Dados Bibliográficos

AUTOR(ES) R.G. Tharp , Kun-Sun CHAN , Ronald Gallimore , Richard R. Day , Michael E. Connor
ANO 1978
TIPO Artigo
PERIÓDICO Anthropology and Education Quarterly
ISSN 0161-7761
E-ISSN 1548-1492
EDITORA Sage Publications (United States)
DOI 10.1525/aeq.1978.9.3.04x0503i
ADICIONADO EM 2025-08-18
MD5 0007379bc93e4187e4f772e5f6fa331d

Resumo

A measure of standard English (SE) performance was administered to children from ten culture/language groups in the Western United States. The measure consisted of 29 grammatical features of SE embedded in sentences selected from samples of child speech recorded in natural settings; reliability and validity data for the measure (an elicited imitation task) are reported. Rank order correlations were used to compare the order of difficulty of the 29 grammatical features among the ten groups tested. For SE, English as a second language (ESL) and nonstandard dialect speakers, the correlations were uniformly positive and statistically significant.

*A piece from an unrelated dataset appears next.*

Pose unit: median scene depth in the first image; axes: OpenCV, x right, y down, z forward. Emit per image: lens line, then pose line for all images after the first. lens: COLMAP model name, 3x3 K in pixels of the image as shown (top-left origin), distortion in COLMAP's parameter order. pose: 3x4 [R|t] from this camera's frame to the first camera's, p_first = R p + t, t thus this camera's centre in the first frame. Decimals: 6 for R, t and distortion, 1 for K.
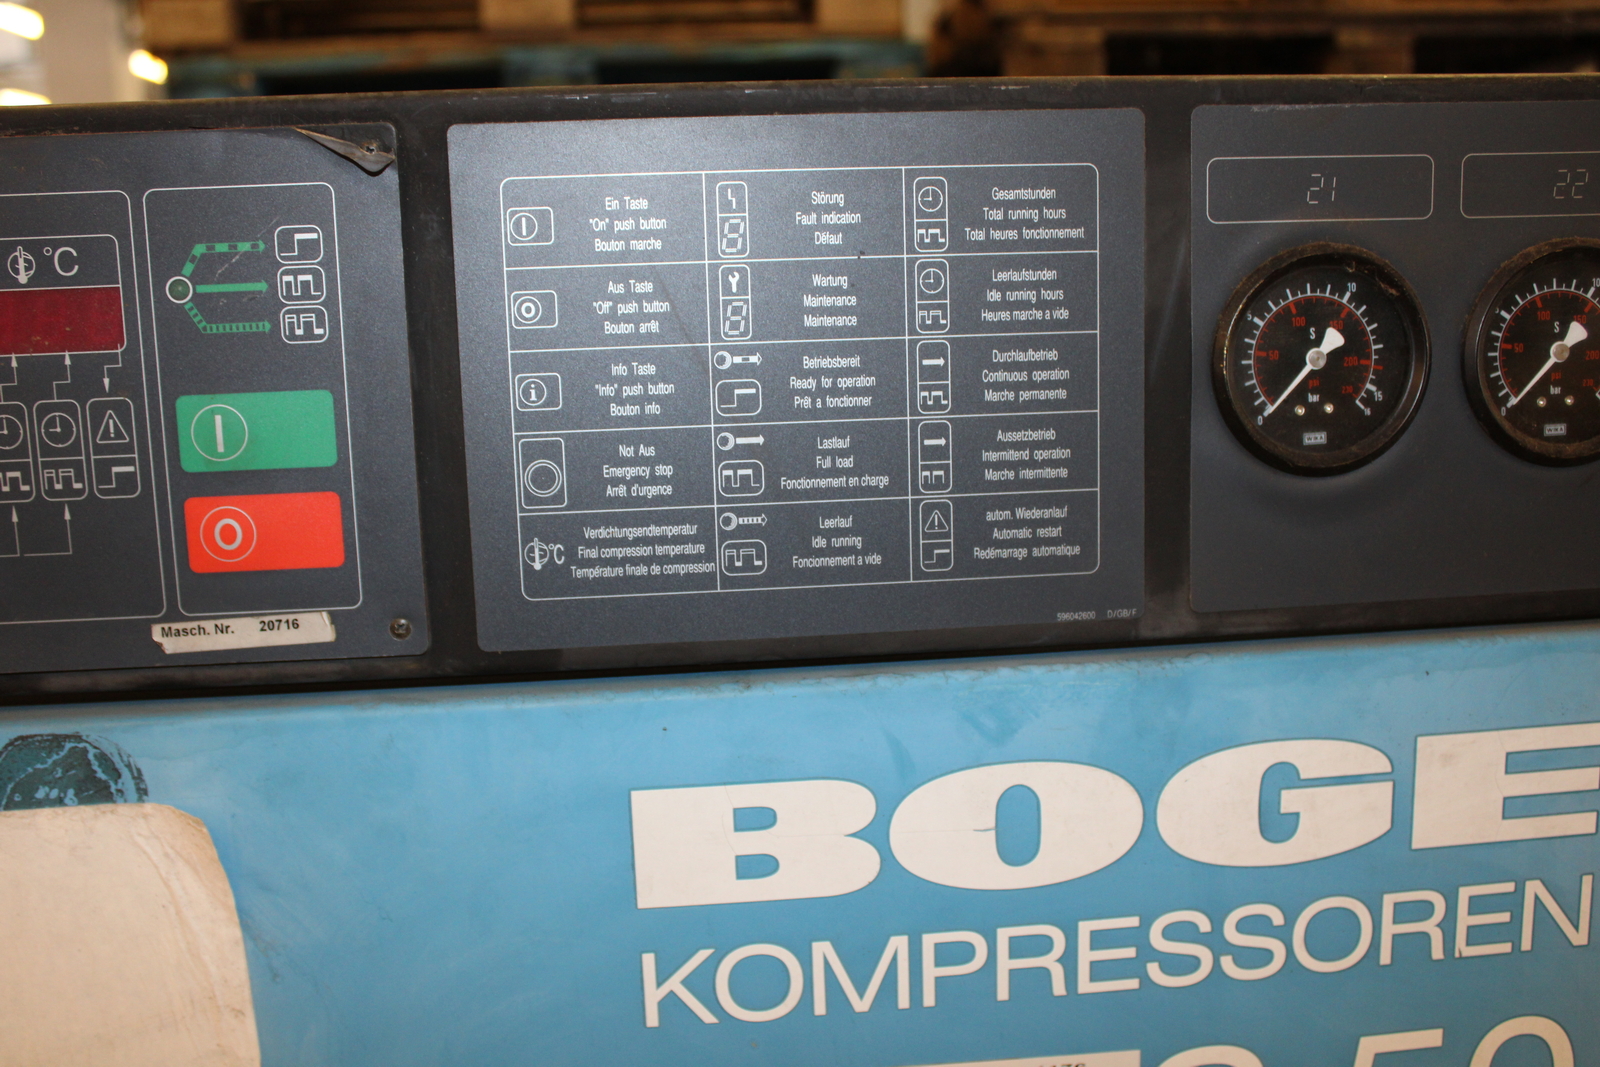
lens RADIAL K [[1596.4, 0, 800.0], [0, 1596.4, 533.5], [0, 0, 1]] dist [-0.147310, 0.171241]
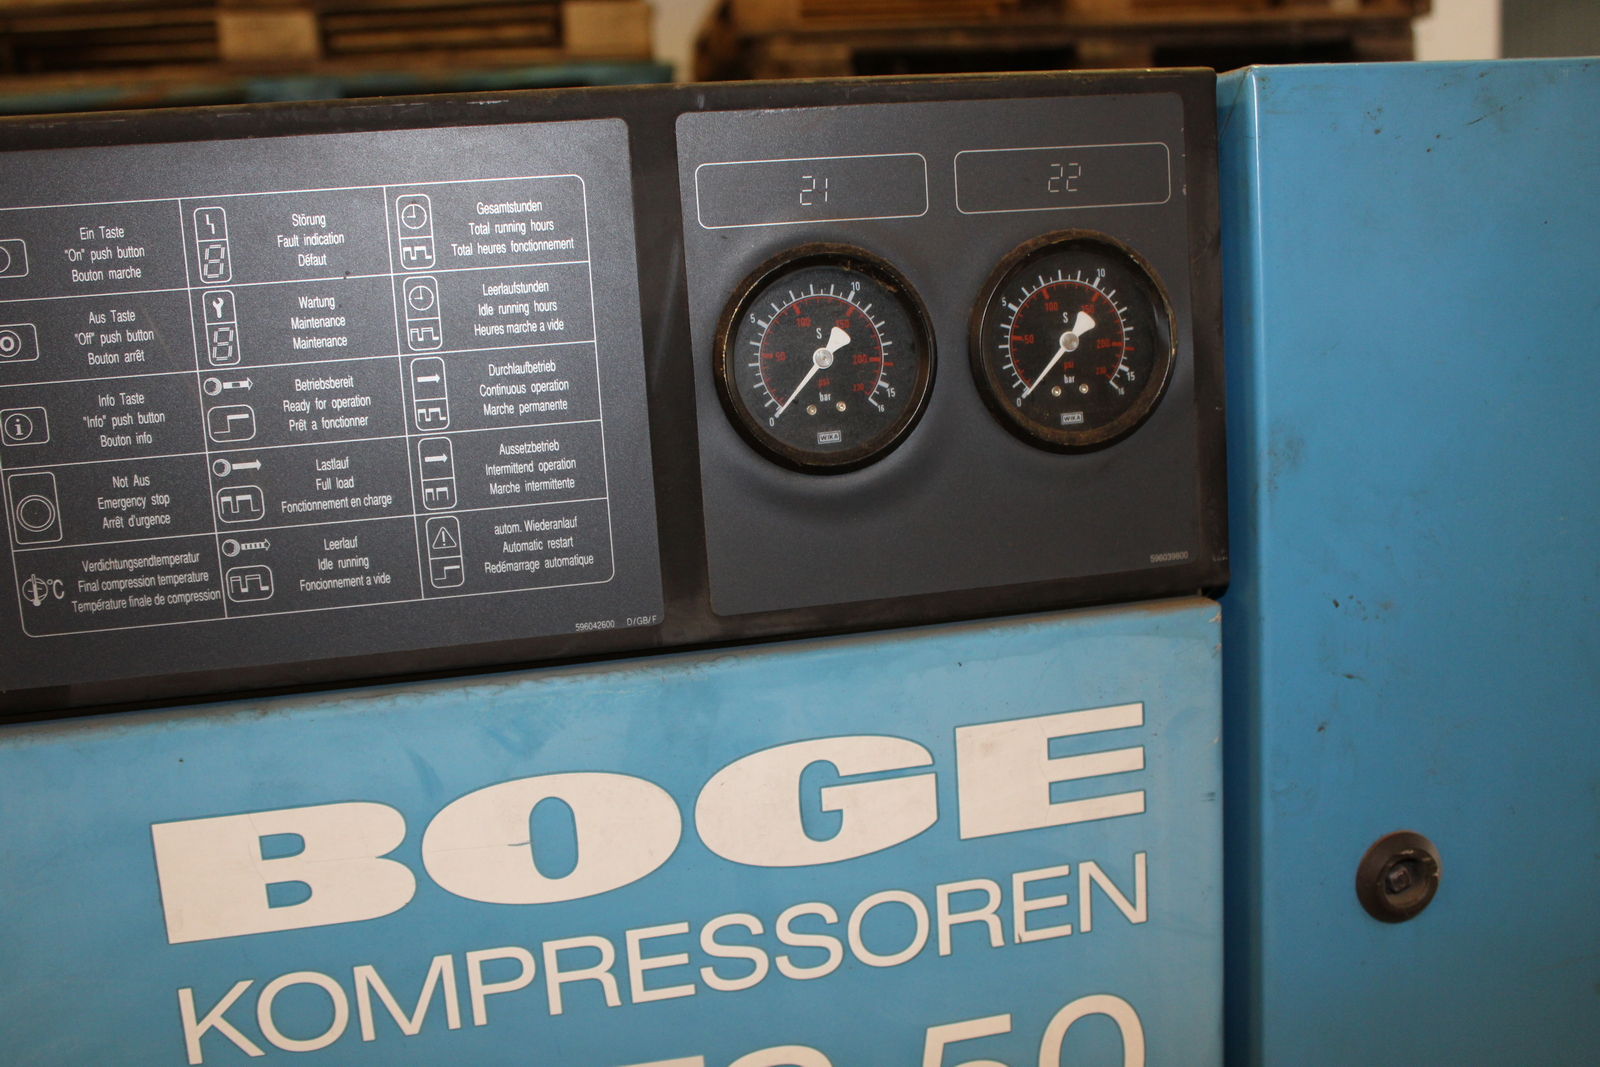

These results suggested that elementary school children from a wide variety of cultural and linguistic backgrounds experience difficulty with the same SE grammatical features. A variety of research confirms the common order of difficulty hypothesis. Adjusting SE curricula to dialect‐ and ESL‐speaking populations can be based on the apparently invariant sequence with which SE is learned.